Cloud Security Operations and AI-Aware SIEM on AWS

While N‑able focuses on endpoint AI usage, CrowdStrike and AWS are advancing shadow AI visibility inside cloud security operations. CrowdStrike’s Falcon AI Detection and Response (AIDR) delivers real-time inspection of AI agents, large language models, and Model Context Protocol communications in workloads built on services such as Amazon Bedrock and Strands Agents. This helps stop prompt injection, sensitive data leakage, and malicious AI activity at runtime, giving organizations continuous oversight of agentic workflows in production. Falcon Next‑Gen SIEM and Falcon Cloud Security extend that visibility into broader AWS telemetry via new Quick Start connectors for Amazon CloudWatch and Amazon S3 access logs.

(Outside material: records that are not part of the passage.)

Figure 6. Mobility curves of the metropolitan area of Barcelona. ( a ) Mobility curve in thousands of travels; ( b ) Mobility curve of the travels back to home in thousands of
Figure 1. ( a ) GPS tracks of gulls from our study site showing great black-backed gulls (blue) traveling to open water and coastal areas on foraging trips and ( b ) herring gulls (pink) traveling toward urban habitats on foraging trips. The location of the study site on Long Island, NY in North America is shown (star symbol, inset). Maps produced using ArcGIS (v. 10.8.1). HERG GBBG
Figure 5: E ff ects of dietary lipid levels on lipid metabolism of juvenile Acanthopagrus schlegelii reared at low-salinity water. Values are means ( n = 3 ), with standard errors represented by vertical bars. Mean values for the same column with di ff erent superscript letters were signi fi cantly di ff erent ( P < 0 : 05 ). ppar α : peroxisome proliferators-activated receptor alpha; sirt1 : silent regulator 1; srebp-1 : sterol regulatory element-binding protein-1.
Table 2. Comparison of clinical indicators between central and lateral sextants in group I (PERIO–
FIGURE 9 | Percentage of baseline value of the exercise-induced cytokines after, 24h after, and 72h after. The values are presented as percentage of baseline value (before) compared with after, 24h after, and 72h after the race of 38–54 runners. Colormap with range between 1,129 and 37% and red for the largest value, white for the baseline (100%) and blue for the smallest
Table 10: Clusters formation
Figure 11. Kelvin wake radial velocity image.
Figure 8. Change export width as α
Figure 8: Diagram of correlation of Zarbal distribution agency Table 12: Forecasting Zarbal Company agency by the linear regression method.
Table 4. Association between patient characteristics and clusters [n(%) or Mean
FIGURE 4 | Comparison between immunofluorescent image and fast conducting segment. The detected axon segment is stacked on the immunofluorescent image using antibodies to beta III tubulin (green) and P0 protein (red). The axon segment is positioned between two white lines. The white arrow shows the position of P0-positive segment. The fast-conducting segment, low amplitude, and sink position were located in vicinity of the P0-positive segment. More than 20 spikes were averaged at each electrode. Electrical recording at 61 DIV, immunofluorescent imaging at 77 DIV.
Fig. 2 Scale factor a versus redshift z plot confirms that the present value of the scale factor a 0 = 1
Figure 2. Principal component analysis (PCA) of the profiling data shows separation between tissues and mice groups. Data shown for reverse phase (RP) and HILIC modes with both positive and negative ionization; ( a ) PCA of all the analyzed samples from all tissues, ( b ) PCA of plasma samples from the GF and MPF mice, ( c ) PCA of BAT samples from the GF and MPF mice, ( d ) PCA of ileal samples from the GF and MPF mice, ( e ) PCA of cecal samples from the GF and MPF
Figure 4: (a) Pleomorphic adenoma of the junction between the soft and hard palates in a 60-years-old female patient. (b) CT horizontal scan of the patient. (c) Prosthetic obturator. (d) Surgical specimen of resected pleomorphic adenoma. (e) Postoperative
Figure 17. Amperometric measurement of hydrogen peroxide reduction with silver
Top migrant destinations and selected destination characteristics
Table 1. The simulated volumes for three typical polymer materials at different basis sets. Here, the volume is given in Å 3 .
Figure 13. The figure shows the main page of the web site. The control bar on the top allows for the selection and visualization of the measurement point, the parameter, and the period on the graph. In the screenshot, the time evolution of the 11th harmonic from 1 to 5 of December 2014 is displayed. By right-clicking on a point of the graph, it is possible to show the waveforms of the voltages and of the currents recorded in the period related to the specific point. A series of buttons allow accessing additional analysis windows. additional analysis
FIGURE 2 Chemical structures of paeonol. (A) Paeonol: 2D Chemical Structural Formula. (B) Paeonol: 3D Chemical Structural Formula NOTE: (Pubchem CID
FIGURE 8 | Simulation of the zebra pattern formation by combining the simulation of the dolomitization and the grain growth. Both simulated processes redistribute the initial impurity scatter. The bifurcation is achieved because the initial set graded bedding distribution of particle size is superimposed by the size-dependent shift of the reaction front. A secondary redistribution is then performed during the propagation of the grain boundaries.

According to CrowdStrike, organizations can secure AI-powered applications on AWS with protections that span development, runtime, identities, and cloud infrastructure, while AWS PrivateLink cross‑region support reduces internet exposure when routing Falcon traffic across multi-account, multi-region environments.

Agentic AI Security Emerges as a New Category

The market is starting to recognize agentic AI security as a distinct discipline focused on monitoring, controlling, and securing autonomous AI agents across infrastructure. CrowdStrike’s designation as an inaugural AWS Agentic AI Specialization Partner signals that cloud platforms now treat AI agent security as more than a feature of general cloud protection. Cisco’s acquisition of WideField Security points in the same direction: large vendors are consolidating AI-native detection and response capabilities to watch AI systems as active entities, not just code artifacts. These moves reflect a shift from traditional rule-based controls toward continuous observation of agent behavior, model context, and non-human identities. As enterprises embed AI agents into business workflows and DevOps pipelines, dedicated agentic AI security tooling provides context-aware visibility, enabling teams to distinguish benign automation from risky or policy-violating AI activities across both on-premises and cloud environments.

Balancing AI Enablement with Compliance and Governance

Shadow AI adoption raises significant compliance and data governance risks because unapproved tools may move sensitive data into external services without logging or review. Traditional security tools rarely detect whether a browser plugin, code assistant, or SaaS chatbot is an AI service or how it handles data. New shadow AI visibility tools address this by giving organizations a clear inventory of AI tools in use, who uses them, and over which networks and workloads they operate. With that view, teams can define policy tiers—approved, conditionally allowed, or prohibited—and enforce them through endpoint controls and cloud security operations. N‑able’s integrated workflows and CrowdStrike’s AI-aware SIEM illustrate how AI enablement and compliance can coexist: organizations can allow high-value AI use cases while maintaining detailed monitoring, audit trails, and responsive controls that support regulatory requirements and responsible AI adoption.